Regia
Emanuele Santoro
Voce recitante
Emanuele Santoro
Musiche dal vivo
Claudia Klinzing

Recensioni
"(...) Accompagnato dagli intermezzi e i commenti musicali (a volte ironici) della virtuosa polistrumentista Klaudia Klinzing, Santoro si è presentato con leggio su un piccolo palco collocato nel suggestivo spazio del Cantiere della Società Navigazione del Lago di Lugano, organizzatrice dell'evento. 120 persone hanno applaudito la bravura e la versatilità dell'attore che si è diviso in cinque personaggi. (...) La storia di Dürrenmatt è nota: un gruppetto di pensionati si diletta a passare il tempo con finti processi che trovano in persone di passaggio le loro vittime. Solo che per il protagonista, capitato in quella casa appunto a causa di un arresto della sua auto, sarà la svolta fatale. Come di consueto, l'autore svizzero mette in scena i grandi temi metafisici e morali dell'umanitˆ, travolta dall'inautentico e dalla menzogna. Ed è di uno scrittore di razza rendere visibili con le parole l'ambientazione, i personaggi, gli atti, la disamina psicologica; così come è di un attore di razza riuscire nella stessa impresa, trasmettendo non solo le parole, ma con le declinazioni e gli accenti tonali, senza mai cadere nella caricatura, lo spirito grottesco e paradossale, sottilmente perfido fino alle estreme conseguenze, di questa indagine del cuore umano. Il pubblico è trasportato nella inquietante villa-trappola dove si svolge, tra una portata e l'altra della cena, il destino di un uomo che, da una sicurezza di innocenza, passa gradualmente alla convinzione della colpa e di una meritata punizione. La suspense, il colpo di scena si rinnovano ogni volta, nella loro drammatica attualità, anche per chi conosca il racconto ma che spera che possa avere un'altra possibile conclusione.
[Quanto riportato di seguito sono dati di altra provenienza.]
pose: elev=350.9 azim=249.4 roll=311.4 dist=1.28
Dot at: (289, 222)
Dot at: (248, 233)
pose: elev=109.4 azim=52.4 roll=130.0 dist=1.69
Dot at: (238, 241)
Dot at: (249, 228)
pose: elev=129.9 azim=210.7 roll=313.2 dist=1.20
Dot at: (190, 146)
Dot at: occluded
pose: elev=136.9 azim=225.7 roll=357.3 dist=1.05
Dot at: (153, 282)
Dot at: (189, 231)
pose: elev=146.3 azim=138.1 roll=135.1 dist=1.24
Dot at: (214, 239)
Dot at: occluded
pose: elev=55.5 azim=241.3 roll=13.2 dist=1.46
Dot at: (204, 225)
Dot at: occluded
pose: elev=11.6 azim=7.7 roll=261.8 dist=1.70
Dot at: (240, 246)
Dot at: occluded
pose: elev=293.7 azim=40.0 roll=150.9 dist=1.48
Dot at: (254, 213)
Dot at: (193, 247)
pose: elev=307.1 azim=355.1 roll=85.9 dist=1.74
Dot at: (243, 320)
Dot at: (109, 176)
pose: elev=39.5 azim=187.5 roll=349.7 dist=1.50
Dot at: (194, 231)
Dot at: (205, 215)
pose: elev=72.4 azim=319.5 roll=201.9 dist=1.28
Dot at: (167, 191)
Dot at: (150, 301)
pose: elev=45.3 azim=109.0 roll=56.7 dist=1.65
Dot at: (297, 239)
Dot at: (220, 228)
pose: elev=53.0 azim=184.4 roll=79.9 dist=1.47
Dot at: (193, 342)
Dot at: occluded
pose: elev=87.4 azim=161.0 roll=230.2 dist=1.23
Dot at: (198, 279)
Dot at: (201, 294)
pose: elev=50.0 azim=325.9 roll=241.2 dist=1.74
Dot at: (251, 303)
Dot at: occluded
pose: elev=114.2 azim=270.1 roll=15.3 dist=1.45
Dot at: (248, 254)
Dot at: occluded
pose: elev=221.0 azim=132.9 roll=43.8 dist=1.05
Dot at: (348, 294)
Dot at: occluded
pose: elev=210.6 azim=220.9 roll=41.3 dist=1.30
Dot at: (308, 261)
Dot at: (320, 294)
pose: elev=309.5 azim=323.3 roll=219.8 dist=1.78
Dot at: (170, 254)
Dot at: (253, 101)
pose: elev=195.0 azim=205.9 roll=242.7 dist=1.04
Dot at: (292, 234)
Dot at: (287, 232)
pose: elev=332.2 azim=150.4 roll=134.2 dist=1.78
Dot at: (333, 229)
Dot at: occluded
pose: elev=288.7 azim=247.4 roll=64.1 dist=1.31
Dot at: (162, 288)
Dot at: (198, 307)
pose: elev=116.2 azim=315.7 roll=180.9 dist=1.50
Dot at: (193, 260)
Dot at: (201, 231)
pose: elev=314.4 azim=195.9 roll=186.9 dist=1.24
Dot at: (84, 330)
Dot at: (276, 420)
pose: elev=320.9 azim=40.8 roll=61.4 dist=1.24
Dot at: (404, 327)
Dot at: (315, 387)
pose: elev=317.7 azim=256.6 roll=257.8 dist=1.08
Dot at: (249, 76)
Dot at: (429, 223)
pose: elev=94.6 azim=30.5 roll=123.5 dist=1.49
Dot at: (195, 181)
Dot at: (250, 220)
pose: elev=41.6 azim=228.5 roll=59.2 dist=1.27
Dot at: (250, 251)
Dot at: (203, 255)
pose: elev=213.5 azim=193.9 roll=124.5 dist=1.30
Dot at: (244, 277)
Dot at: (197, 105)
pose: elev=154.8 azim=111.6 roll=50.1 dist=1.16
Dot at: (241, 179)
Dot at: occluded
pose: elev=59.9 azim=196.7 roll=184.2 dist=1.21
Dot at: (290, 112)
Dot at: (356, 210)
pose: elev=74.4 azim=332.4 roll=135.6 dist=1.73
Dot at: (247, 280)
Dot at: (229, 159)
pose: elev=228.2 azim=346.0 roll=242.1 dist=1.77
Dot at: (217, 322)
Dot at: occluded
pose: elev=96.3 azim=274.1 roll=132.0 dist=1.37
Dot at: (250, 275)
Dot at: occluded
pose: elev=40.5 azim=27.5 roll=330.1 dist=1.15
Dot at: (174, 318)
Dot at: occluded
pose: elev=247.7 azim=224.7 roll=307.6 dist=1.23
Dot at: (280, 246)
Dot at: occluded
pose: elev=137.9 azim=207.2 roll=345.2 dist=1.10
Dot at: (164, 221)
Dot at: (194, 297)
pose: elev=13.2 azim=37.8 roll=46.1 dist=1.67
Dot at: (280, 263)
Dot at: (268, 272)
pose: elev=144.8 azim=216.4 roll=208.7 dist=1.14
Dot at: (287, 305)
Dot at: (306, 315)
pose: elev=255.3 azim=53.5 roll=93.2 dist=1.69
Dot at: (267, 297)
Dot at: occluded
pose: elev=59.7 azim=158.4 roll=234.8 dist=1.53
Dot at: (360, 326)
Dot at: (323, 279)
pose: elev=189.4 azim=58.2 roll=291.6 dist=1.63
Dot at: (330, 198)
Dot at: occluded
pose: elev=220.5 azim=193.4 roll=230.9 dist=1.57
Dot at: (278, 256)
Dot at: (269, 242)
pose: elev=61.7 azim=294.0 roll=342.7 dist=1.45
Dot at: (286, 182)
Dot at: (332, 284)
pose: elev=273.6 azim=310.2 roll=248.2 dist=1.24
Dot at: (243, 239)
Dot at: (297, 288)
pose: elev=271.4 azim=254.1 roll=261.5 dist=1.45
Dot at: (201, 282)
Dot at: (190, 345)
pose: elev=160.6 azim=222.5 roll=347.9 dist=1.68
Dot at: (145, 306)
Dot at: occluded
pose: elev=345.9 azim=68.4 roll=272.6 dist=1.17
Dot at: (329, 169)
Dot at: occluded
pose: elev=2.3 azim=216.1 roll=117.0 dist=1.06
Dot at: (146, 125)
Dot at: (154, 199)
Manuela Camponovo, Giornale del popolo, 20 giugno 2015

Lo spettacolo
La panne è un racconto, dall'umorismo profondo, che si lega a grandi temi quali la giustizia, la coscienza, il destino, l'individualità. Quattro vecchi un po' fuori di testa, un commesso viaggiatore, un processo-gioco e una cena in cui il gusto per il cibo si lega al gusto per il gioco della giustizia. Un banale incidente costringe Alfredo Traps, rappresentante di articoli tessili, a fermarsi in un paese. La panne non gli spiace, una notte fuori casa può sempre offrire un'avventura. Ma la casa che lo ospita, quella di un vecchio giudice a riposo, non è quanto si aspettava. Infatti, invece di qualche compagnia femminile, il rappresentante trova quattro vecchietti, tutti ex uomini di legge, che gli spiegano il loro unico passatempo: rifare dei famosi processi storici come quello a Socrate, a Gesù, a Giovanna d'Arco. Ma il gioco, aggiungono, diventa più bello con del materiale vivente. E cosi Traps, tra una bottiglia di vino e l'altra, si ritrova in veste di imputato. In un'atmosfera sempre più inquietante, il gioco scivola nella realtà per poi tornare gioco, in uno sfasamento continuo abilmente orchestrato dai quattro amici: Traps parla, si confessa, la sua vita banale sembra acquistare improvvisamente risvolti cruenti; sognava un'avventura ma si sente scoperto e si svela attraverso un esercizio di raffinate sevizie mentali, dove la posta finale può sciogliersi in una risata generale o in una condanna senza possibilità di appello.